The vision wasn’t always clear for Busayo NYC. There were times Olupona was going back and forth to Nigeria, not a hundred percent certain what was happening with the business. “My aunt there was really worried that it was just a hobby that I was just throwing money at,” she says. “But I would go, like clockwork, every year. Even when I didn't have the stores to sell my clothes in, I would just buy a ticket and go home and do the work.” 

She believes this approach helped her attract the people who are part of her team today. “When you show up, every single time, and people see your face, every single time, then they know you're committed. For the past 8, 9, 10 years, I’ve worked with the same people because I was consistent, and because I wasn’t doing it from New York. I was getting on my plane and going home and talking to people and seeing people and touching fabric and doing so consistently. So certainly that certainly helped a lot.”

Now Busayo NYC collections are available at Saks 5th Avenue and on online platforms like Shopbop and Stitchfix.
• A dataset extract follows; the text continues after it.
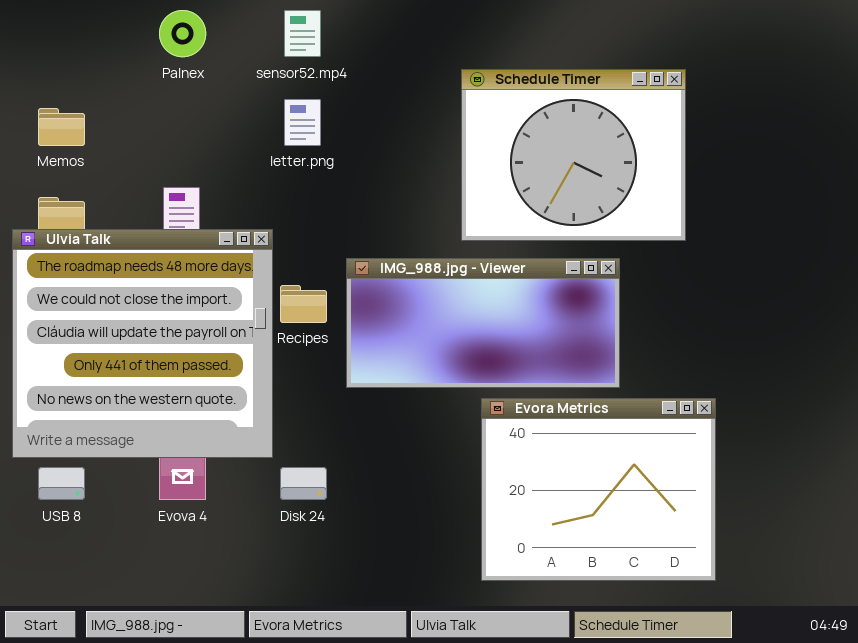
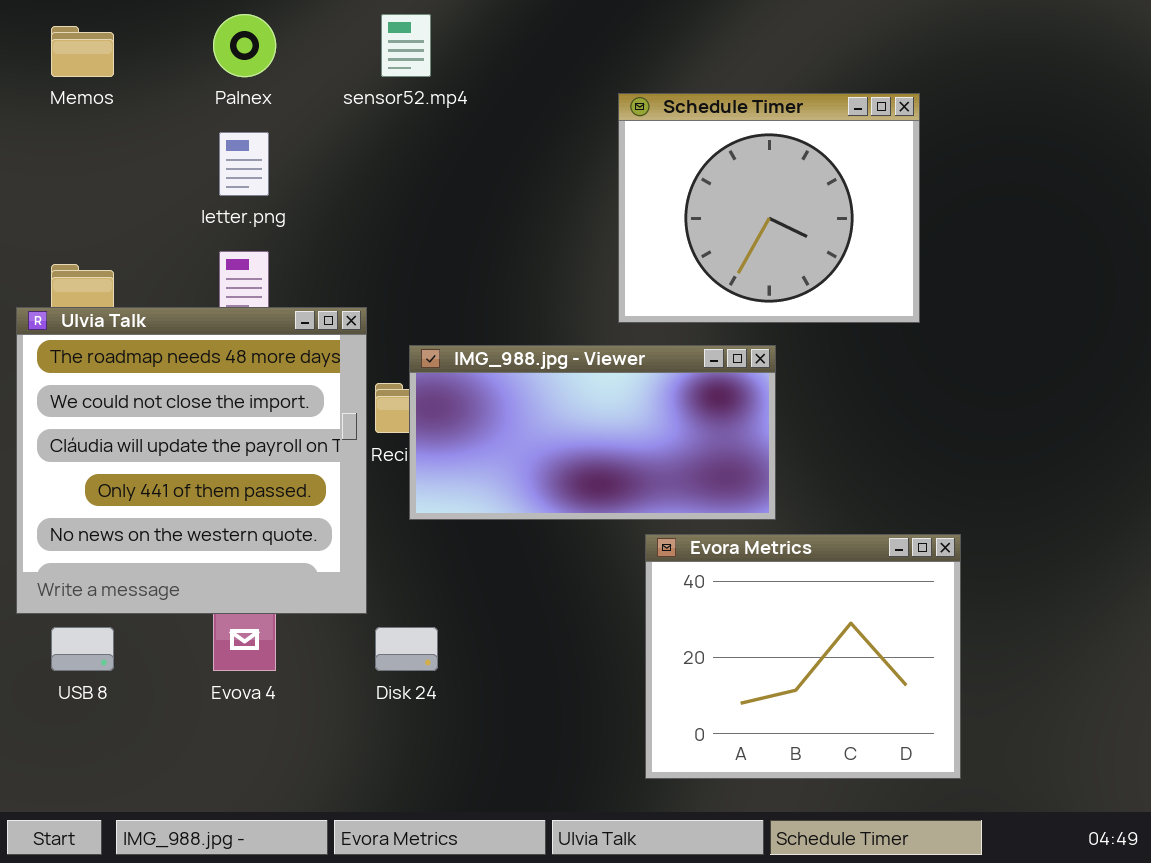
letter.png: [284,99,321,146] -> [219,132,269,196], moved
Memos: [38,108,85,146] -> [51,26,114,77], moved
IMG_988.jpg - Viewer: [346,258,620,388] -> [409,345,776,520], moved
But no matter how big the label gets or who wears it, Olupona always comes back to the heart of inspiration in her process. “It starts with the textile: ‘What is this textile? What is it telling me?’”

Olupona allows the questions to flow out of her, letting the textile tell her the answers she needs to craft her designs: “‘What shape does she want to take? Is she a textile that is attracted to another textile and wants to mix with that textile? Or is she a solo star?’ Once I decide that then I try to figure out if she's going to be a casual dress or an occasion dress. And we go from there. But the textile is really my obsession.” It’s an obsession that has served Olupona, and all those who wear her clothes, well.